(RECORDS SUPPLIED)

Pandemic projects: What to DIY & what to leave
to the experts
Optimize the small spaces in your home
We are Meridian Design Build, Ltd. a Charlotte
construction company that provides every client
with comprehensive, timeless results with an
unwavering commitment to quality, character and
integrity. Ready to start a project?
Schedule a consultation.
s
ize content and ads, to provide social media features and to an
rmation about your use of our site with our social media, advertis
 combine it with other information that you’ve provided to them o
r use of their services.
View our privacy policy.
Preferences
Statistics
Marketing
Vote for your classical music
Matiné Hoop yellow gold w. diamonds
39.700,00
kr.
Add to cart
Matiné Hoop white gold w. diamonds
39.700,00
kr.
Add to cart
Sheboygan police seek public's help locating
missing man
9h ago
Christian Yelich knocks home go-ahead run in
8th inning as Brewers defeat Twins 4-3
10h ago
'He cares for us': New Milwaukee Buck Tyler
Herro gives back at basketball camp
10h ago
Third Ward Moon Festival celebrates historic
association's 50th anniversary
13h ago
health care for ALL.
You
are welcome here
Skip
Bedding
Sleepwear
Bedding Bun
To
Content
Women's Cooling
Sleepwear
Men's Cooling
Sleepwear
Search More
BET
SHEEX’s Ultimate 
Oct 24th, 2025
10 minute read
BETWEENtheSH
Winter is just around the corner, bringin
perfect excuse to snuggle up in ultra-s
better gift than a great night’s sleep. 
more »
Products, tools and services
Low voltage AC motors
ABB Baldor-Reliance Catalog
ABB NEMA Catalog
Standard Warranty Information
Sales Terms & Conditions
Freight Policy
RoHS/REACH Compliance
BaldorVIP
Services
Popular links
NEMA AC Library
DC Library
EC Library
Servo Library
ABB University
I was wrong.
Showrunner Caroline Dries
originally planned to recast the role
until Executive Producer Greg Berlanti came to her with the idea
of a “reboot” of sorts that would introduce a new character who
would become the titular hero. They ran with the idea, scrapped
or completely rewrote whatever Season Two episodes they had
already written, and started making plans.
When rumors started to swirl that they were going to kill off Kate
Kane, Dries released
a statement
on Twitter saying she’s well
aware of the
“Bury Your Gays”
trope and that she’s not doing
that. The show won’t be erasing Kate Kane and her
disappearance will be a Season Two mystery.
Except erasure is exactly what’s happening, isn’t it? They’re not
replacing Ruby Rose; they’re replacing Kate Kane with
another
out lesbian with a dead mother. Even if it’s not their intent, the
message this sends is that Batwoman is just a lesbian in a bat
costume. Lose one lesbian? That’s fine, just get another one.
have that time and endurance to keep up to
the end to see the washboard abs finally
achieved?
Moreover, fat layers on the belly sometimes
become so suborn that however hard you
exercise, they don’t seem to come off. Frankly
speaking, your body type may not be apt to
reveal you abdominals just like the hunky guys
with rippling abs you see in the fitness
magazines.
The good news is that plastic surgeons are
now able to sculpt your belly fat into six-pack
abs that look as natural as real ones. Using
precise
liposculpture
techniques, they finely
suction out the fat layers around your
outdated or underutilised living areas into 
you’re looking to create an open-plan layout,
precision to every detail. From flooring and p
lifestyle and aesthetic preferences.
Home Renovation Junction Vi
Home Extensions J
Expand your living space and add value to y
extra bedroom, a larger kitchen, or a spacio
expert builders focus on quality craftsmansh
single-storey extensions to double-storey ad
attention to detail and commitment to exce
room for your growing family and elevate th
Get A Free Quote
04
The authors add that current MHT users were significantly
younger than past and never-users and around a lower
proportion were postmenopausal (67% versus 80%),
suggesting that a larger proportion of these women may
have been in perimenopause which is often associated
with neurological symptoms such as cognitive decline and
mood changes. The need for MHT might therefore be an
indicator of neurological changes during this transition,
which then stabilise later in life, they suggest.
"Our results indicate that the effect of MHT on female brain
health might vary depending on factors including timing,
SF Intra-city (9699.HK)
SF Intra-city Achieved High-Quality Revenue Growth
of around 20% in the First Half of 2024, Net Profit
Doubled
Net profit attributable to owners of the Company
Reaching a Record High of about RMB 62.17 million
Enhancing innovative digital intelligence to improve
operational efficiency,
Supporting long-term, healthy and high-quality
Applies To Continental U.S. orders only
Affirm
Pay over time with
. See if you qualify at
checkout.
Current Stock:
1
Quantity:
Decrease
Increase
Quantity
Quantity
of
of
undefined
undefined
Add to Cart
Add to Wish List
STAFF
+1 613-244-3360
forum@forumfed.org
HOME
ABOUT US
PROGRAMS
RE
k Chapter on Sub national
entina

(End RECORDS SUPPLIED)

Every entry is to be returned exactly, with nothing dropped.

**WRITTEN ANSWER**:
Pandemic projects: What to DIY & what to leave
to the experts
Optimize the small spaces in your home
We are Meridian Design Build, Ltd. a Charlotte
construction company that provides every client
with comprehensive, timeless results with an
unwavering commitment to quality, character and
integrity. Ready to start a project?
Schedule a consultation.
s
ize content and ads, to provide social media features and to an
rmation about your use of our site with our social media, advertis
 combine it with other information that you’ve provided to them o
r use of their services.
View our privacy policy.
Preferences
Statistics
Marketing
Vote for your classical music
Matiné Hoop yellow gold w. diamonds
39.700,00
kr.
Add to cart
Matiné Hoop white gold w. diamonds
39.700,00
kr.
Add to cart
Sheboygan police seek public's help locating
missing man
9h ago
Christian Yelich knocks home go-ahead run in
8th inning as Brewers defeat Twins 4-3
10h ago
'He cares for us': New Milwaukee Buck Tyler
Herro gives back at basketball camp
10h ago
Third Ward Moon Festival celebrates historic
association's 50th anniversary
13h ago
health care for ALL.
You
are welcome here
Skip
Bedding
Sleepwear
Bedding Bun
To
Content
Women's Cooling
Sleepwear
Men's Cooling
Sleepwear
Search More
BET
SHEEX’s Ultimate 
Oct 24th, 2025
10 minute read
BETWEENtheSH
Winter is just around the corner, bringin
perfect excuse to snuggle up in ultra-s
better gift than a great night’s sleep. 
more »
Products, tools and services
Low voltage AC motors
ABB Baldor-Reliance Catalog
ABB NEMA Catalog
Standard Warranty Information
Sales Terms & Conditions
Freight Policy
RoHS/REACH Compliance
BaldorVIP
Services
Popular links
NEMA AC Library
DC Library
EC Library
Servo Library
ABB University
I was wrong.
Showrunner Caroline Dries
originally planned to recast the role
until Executive Producer Greg Berlanti came to her with the idea
of a “reboot” of sorts that would introduce a new character who
would become the titular hero. They ran with the idea, scrapped
or completely rewrote whatever Season Two episodes they had
already written, and started making plans.
When rumors started to swirl that they were going to kill off Kate
Kane, Dries released
a statement
on Twitter saying she’s well
aware of the
“Bury Your Gays”
trope and that she’s not doing
that. The show won’t be erasing Kate Kane and her
disappearance will be a Season Two mystery.
Except erasure is exactly what’s happening, isn’t it? They’re not
replacing Ruby Rose; they’re replacing Kate Kane with
another
out lesbian with a dead mother. Even if it’s not their intent, the
message this sends is that Batwoman is just a lesbian in a bat
costume. Lose one lesbian? That’s fine, just get another one.
have that time and endurance to keep up to
the end to see the washboard abs finally
achieved?
Moreover, fat layers on the belly sometimes
become so suborn that however hard you
exercise, they don’t seem to come off. Frankly
speaking, your body type may not be apt to
reveal you abdominals just like the hunky guys
with rippling abs you see in the fitness
magazines.
The good news is that plastic surgeons are
now able to sculpt your belly fat into six-pack
abs that look as natural as real ones. Using
precise
liposculpture
techniques, they finely
suction out the fat layers around your
outdated or underutilised living areas into 
you’re looking to create an open-plan layout,
precision to every detail. From flooring and p
lifestyle and aesthetic preferences.
Home Renovation Junction Vi
Home Extensions J
Expand your living space and add value to y
extra bedroom, a larger kitchen, or a spacio
expert builders focus on quality craftsmansh
single-storey extensions to double-storey ad
attention to detail and commitment to exce
room for your growing family and elevate th
Get A Free Quote
04
The authors add that current MHT users were significantly
younger than past and never-users and around a lower
proportion were postmenopausal (67% versus 80%),
suggesting that a larger proportion of these women may
have been in perimenopause which is often associated
with neurological symptoms such as cognitive decline and
mood changes. The need for MHT might therefore be an
indicator of neurological changes during this transition,
which then stabilise later in life, they suggest.
"Our results indicate that the effect of MHT on female brain
health might vary depending on factors including timing,
SF Intra-city (9699.HK)
SF Intra-city Achieved High-Quality Revenue Growth
of around 20% in the First Half of 2024, Net Profit
Doubled
Net profit attributable to owners of the Company
Reaching a Record High of about RMB 62.17 million
Enhancing innovative digital intelligence to improve
operational efficiency,
Supporting long-term, healthy and high-quality
Applies To Continental U.S. orders only
Affirm
Pay over time with
. See if you qualify at
checkout.
Current Stock:
1
Quantity:
Decrease
Increase
Quantity
Quantity
of
of
undefined
undefined
Add to Cart
Add to Wish List
STAFF
+1 613-244-3360
forum@forumfed.org
HOME
ABOUT US
PROGRAMS
RE
k Chapter on Sub national
entina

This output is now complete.